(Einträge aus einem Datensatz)
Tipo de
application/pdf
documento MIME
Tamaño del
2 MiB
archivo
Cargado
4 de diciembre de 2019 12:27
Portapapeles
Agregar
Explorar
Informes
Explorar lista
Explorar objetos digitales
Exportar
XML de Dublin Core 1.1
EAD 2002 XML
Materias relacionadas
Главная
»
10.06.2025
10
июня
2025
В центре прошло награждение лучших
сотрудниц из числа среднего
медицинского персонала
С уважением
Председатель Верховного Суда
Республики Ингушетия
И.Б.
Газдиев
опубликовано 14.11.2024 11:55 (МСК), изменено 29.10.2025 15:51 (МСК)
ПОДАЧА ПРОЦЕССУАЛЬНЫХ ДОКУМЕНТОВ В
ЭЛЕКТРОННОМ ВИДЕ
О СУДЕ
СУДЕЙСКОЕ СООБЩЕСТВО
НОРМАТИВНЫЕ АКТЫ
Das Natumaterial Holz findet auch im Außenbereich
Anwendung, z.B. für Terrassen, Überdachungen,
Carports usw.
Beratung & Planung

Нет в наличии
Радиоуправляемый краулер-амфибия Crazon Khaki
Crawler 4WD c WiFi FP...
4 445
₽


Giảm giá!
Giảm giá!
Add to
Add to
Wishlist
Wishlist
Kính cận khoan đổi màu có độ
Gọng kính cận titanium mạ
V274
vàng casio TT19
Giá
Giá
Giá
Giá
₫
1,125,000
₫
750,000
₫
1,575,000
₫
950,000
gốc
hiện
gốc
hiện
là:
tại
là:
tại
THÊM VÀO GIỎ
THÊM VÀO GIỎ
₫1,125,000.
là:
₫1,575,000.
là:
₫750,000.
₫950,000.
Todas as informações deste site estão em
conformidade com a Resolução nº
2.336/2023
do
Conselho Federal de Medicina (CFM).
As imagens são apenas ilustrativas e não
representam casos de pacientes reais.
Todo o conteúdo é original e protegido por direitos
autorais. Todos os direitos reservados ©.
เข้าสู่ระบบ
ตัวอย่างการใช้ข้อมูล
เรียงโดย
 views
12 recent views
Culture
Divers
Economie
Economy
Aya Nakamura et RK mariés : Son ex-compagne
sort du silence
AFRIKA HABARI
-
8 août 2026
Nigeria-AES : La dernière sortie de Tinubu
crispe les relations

> _Aufgabenstellung_: Gib sämtliche Zeilen oben unverändert und in derselben Reihenfolge wieder.

> _Antwortfeld_:
Tipo de
application/pdf
documento MIME
Tamaño del
2 MiB
archivo
Cargado
4 de diciembre de 2019 12:27
Portapapeles
Agregar
Explorar
Informes
Explorar lista
Explorar objetos digitales
Exportar
XML de Dublin Core 1.1
EAD 2002 XML
Materias relacionadas
Главная
»
10.06.2025
10
июня
2025
В центре прошло награждение лучших
сотрудниц из числа среднего
медицинского персонала
С уважением
Председатель Верховного Суда
Республики Ингушетия
И.Б.
Газдиев
опубликовано 14.11.2024 11:55 (МСК), изменено 29.10.2025 15:51 (МСК)
ПОДАЧА ПРОЦЕССУАЛЬНЫХ ДОКУМЕНТОВ В
ЭЛЕКТРОННОМ ВИДЕ
О СУДЕ
СУДЕЙСКОЕ СООБЩЕСТВО
НОРМАТИВНЫЕ АКТЫ
Das Natumaterial Holz findet auch im Außenbereich
Anwendung, z.B. für Terrassen, Überdachungen,
Carports usw.
Beratung & Planung

Нет в наличии
Радиоуправляемый краулер-амфибия Crazon Khaki
Crawler 4WD c WiFi FP...
4 445
₽


Giảm giá!
Giảm giá!
Add to
Add to
Wishlist
Wishlist
Kính cận khoan đổi màu có độ
Gọng kính cận titanium mạ
V274
vàng casio TT19
Giá
Giá
Giá
Giá
₫
1,125,000
₫
750,000
₫
1,575,000
₫
950,000
gốc
hiện
gốc
hiện
là:
tại
là:
tại
THÊM VÀO GIỎ
THÊM VÀO GIỎ
₫1,125,000.
là:
₫1,575,000.
là:
₫750,000.
₫950,000.
Todas as informações deste site estão em
conformidade com a Resolução nº
2.336/2023
do
Conselho Federal de Medicina (CFM).
As imagens são apenas ilustrativas e não
representam casos de pacientes reais.
Todo o conteúdo é original e protegido por direitos
autorais. Todos os direitos reservados ©.
เข้าสู่ระบบ
ตัวอย่างการใช้ข้อมูล
เรียงโดย
 views
12 recent views
Culture
Divers
Economie
Economy
Aya Nakamura et RK mariés : Son ex-compagne
sort du silence
AFRIKA HABARI
-
8 août 2026
Nigeria-AES : La dernière sortie de Tinubu
crispe les relations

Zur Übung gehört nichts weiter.